As a traditional Chinese festival, the Mid Autumn Festival represents the family reunion and the joy of harvest. We usually go back home and stay with family. At Mid Autumn Festival, people often eat the mooncake which made of flour and various seasonings, standing for the happy reunion. If the weather is fine, people always admire the full moon with family, talking and cheering. There should be more traditional customs at Mid Autumn Festival; however, with the development of society, some customs faded away. Luckily the story about ChangE continues to echo down the centuries.
This is my first Mid Autumn Festival away from home. I really feel a bit lonely in a way. As I slowly grow up, I found that every festival in China represents the family reunion.
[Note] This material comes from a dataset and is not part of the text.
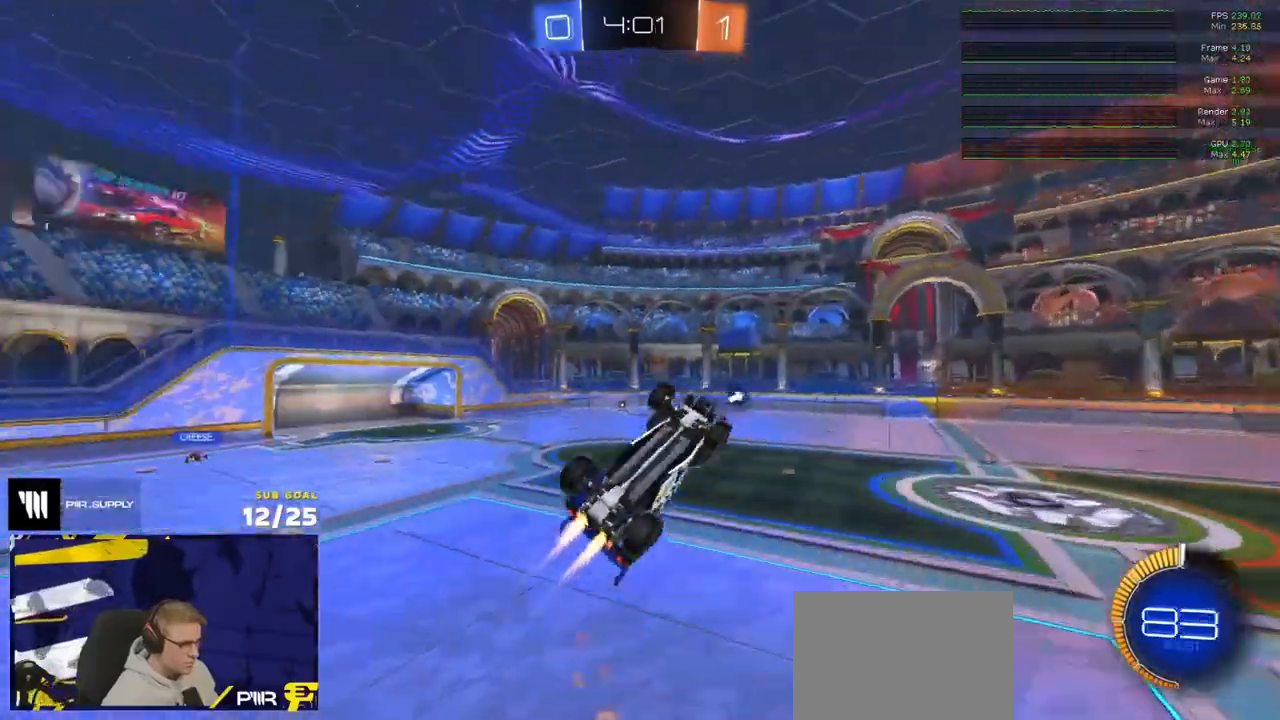
{"buttons": ["R1"], "left_stick": "center", "right_stick": "center", "events": [[83, "left_stick", "down-right"], [300, "L3", "up"], [333, "left_stick", "up-left"], [350, "Y", "down"], [467, "Y", "up"], [467, "left_stick", "center"]]}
We really need to accompany family regularly. In my submission, family bond is more important than money, position, reputation in our lives . Something can be reparable, but something is quite the contrary,we need to cherish our grandparents and parents all the way.
At the time of happy reunion, let's enjoy the beautiful view and the warmth of our family. I wish a happy Mid-Autumn Festival, one more round full moon.
Wholesale cheap Broncos Elite jerseys, low price Broncos jerseys for kids, men's Broncos Elite jerseys free shipping.
Thursday, September 22, 2016
Saturday, September 10, 2016
This is the life I have to face.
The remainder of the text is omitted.